On the other hand, America's crude oil refining and reprocessing companies could find this source of oil a much more profitable one than the OPEC cartel controlled MidEast sources. For example, say OPEC sets the price at $25/barrel, which is about the recent average. The US companies have to buy it, ship it over here, and process it into whatever petroleum products they make. Plus, they have to deal with the perennial uncertainty inherent in the MidEast, which makes financial planning difficult and tends to increase various costs of doing business there.

On the other hand, say TDP produces 4 billion barrels of oil right here in the US, straight from a spigot. No drilling, no potential oil well fires or accidental well uncaps, no shipping across the Atlantic or Pacific so no oil spills.

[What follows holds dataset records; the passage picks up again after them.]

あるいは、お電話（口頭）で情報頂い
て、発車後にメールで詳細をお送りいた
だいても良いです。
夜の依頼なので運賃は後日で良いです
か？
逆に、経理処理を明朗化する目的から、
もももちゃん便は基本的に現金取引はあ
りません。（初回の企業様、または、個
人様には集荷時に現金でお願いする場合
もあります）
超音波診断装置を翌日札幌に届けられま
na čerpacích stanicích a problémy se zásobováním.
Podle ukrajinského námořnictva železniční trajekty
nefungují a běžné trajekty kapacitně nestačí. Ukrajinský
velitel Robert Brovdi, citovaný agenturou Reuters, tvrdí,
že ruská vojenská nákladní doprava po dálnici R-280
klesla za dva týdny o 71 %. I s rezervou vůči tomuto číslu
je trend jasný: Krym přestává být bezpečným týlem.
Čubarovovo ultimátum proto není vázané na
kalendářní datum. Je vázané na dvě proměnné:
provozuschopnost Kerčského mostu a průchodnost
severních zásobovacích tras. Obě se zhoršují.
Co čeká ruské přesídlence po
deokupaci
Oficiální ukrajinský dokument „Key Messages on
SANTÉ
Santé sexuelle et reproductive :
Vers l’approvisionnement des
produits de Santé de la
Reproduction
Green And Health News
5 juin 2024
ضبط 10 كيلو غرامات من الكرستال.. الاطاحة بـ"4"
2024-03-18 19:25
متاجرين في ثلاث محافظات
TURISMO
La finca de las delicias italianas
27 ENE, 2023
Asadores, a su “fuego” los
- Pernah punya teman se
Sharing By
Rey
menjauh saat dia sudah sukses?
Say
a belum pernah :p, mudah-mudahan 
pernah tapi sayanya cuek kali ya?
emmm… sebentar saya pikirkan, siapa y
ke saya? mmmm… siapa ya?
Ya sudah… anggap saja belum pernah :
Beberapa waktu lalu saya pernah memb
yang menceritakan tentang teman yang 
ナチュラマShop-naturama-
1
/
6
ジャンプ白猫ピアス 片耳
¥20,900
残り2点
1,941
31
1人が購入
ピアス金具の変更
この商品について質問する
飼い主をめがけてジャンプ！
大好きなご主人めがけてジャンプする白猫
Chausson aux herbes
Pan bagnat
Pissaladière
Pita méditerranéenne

Rather, it is cheaply trucked or trained a few hundred miles across America to the oil processing companies, which buy it for $10 - $15 a barrel (as estimated by Changing World Technologies).

Now you do the math. Which method do you think will be the most profitable? Of course, if you have a rational, informed explanation for why this will cost a lot of very rich people a lot of money, do tell. But TDP is not without its own very rich supporters who intend to make a lot of money on it - Warren Buffet Jr., for one.